To-do item: Count the lines of the material below that contain the string "median", treating uppercase and lowercase as distinct, and report only that number.

Material provided:
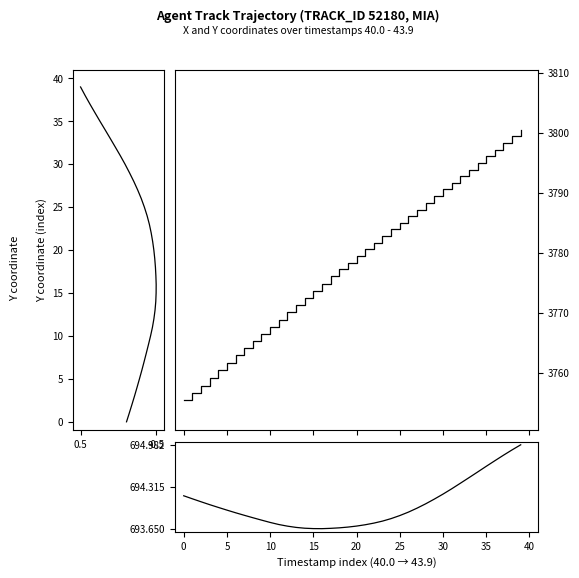

True or false: X coordinate and X (normalized) intersect in this chart.

False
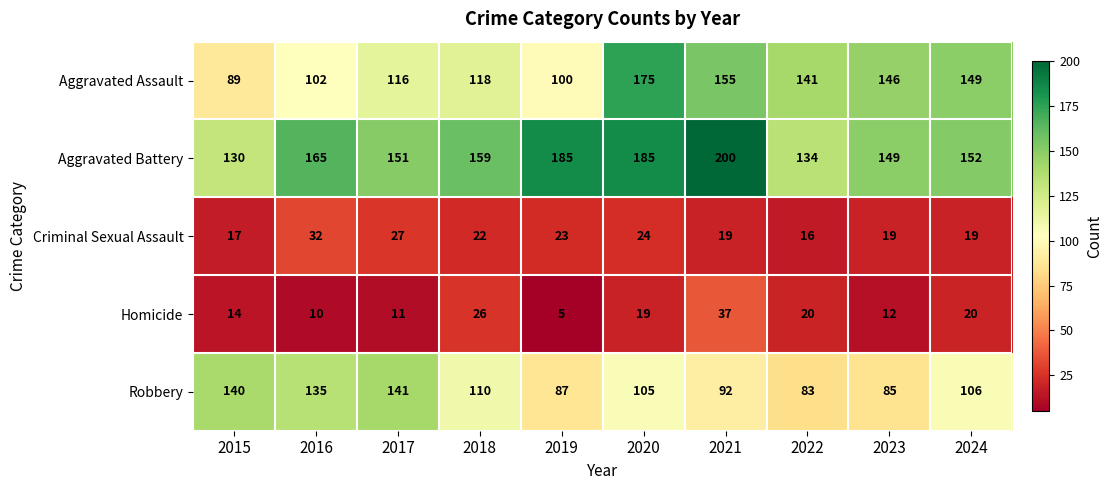

Between 2023 and 2024, which series saw the biggest shift?

Robbery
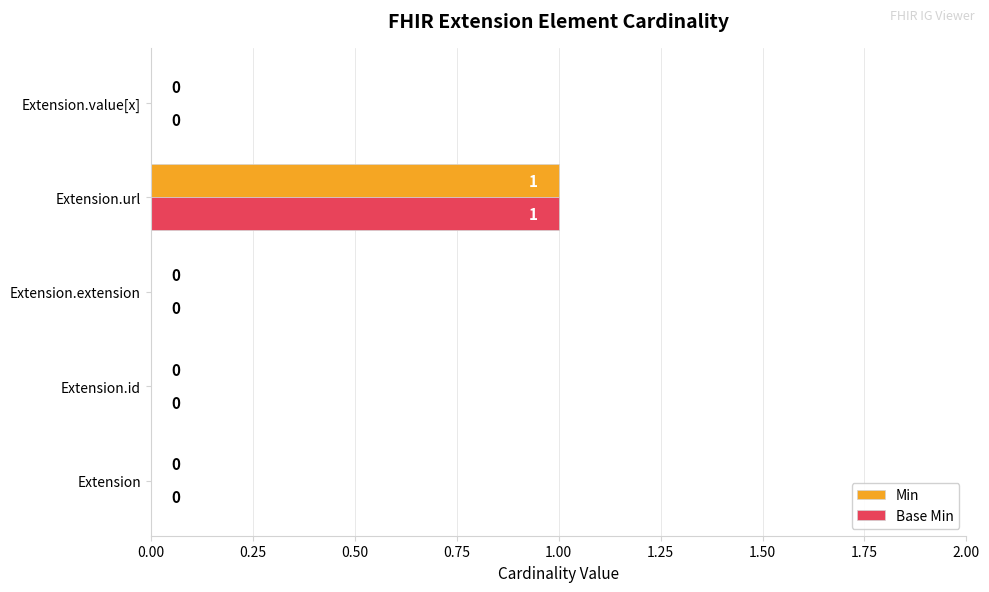

How many values in the Min series exceed 0?

1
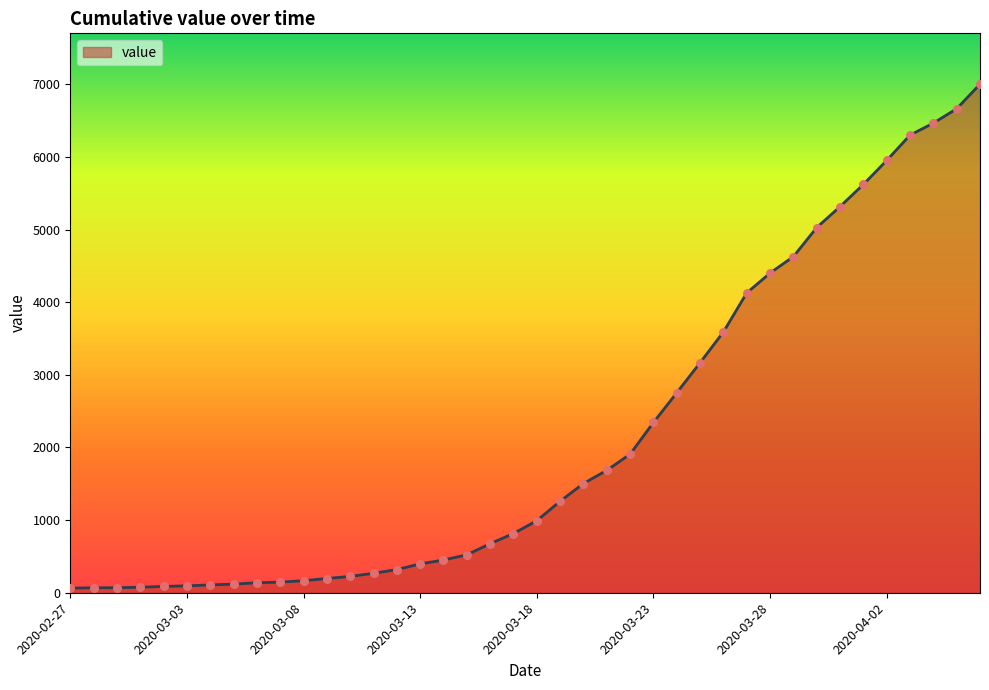

What is the maximum value shown in the chart?

7002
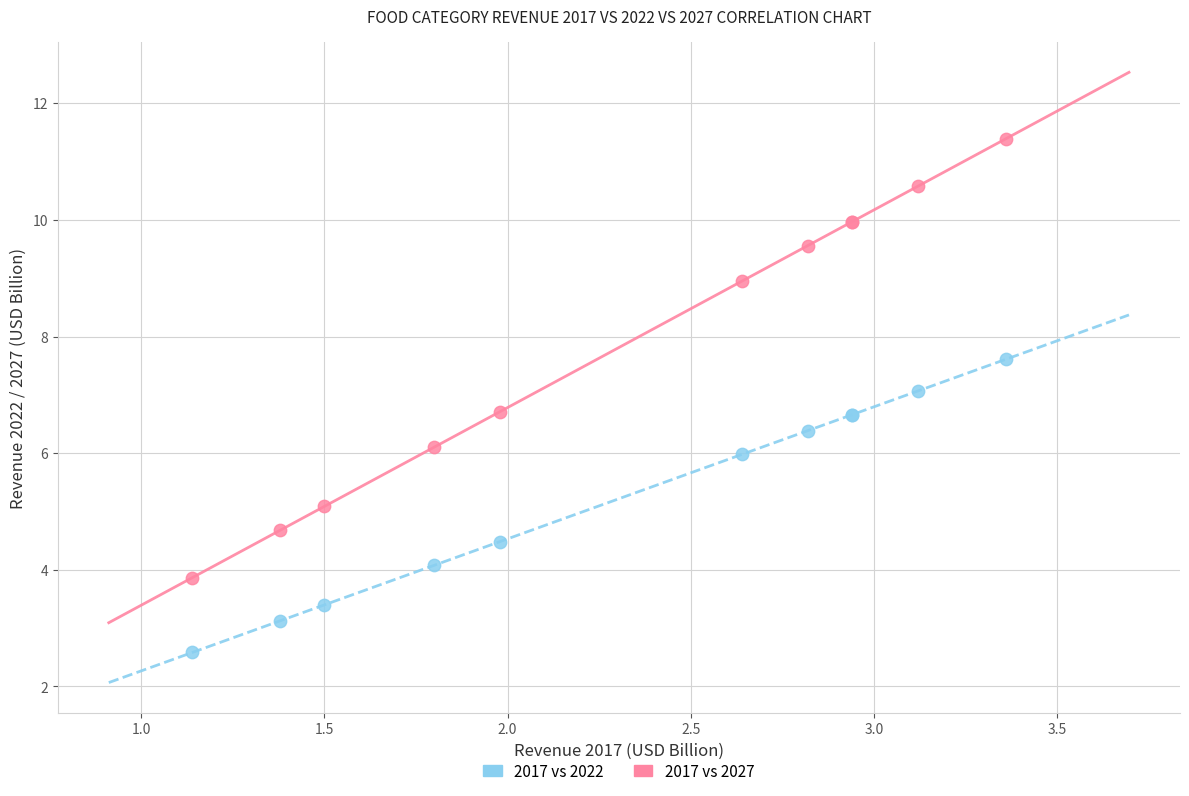

What is the X range (max minus min) for the scatter plot?

2.2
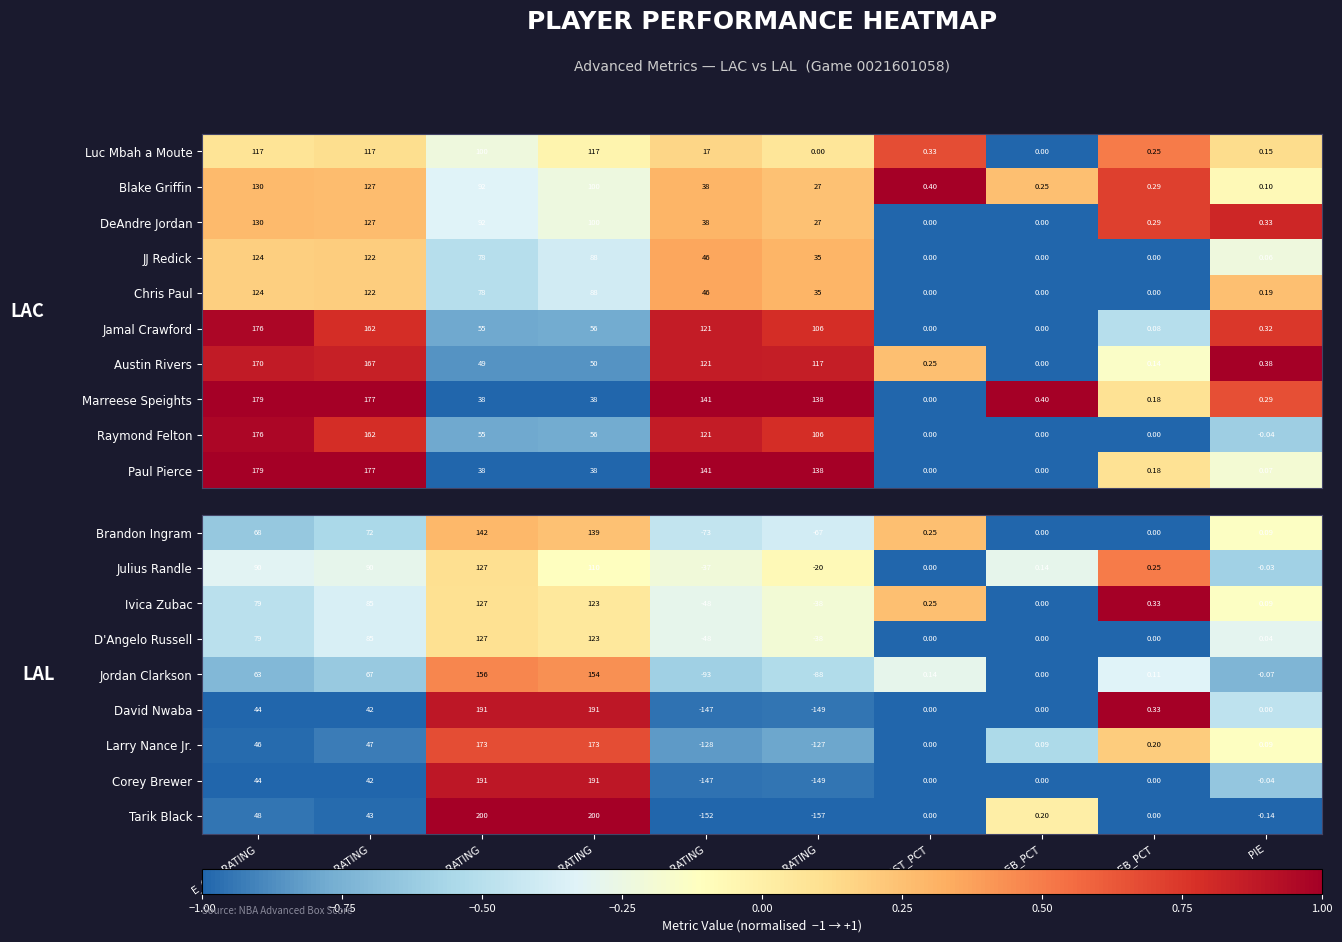

At which label does Corey Brewer first exceed 0?

E_OFF_RATING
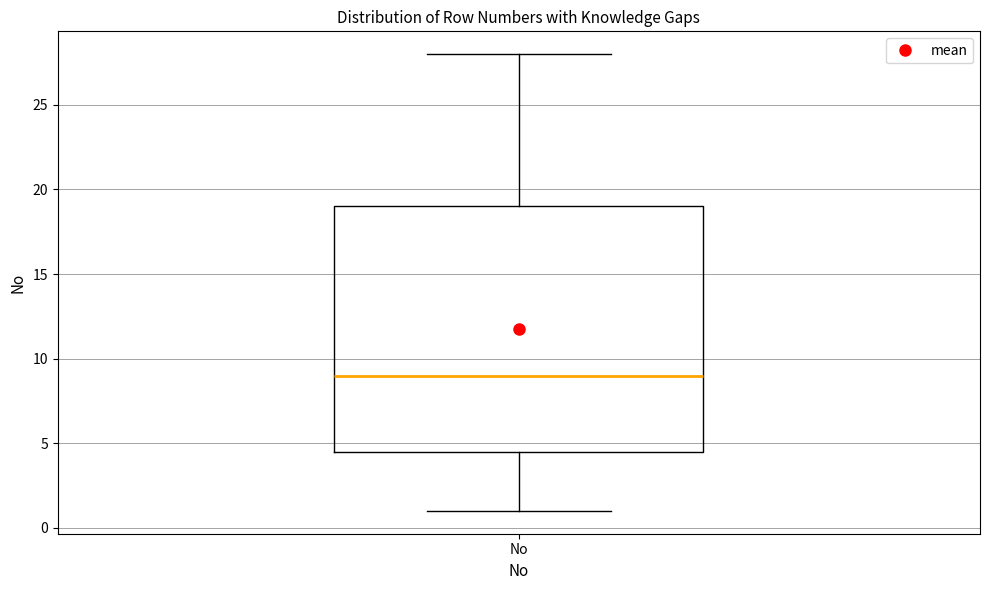

Transcribe this box plot: give where the median line is, the range the box spans, and where the two whiskers end, as read against the y-axis. The values are not printed on the chart, so give them approximately, as read against the axis.

median 9.0, box 4.5 to 19.0, whiskers 1.0 to 28.0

Your response: 2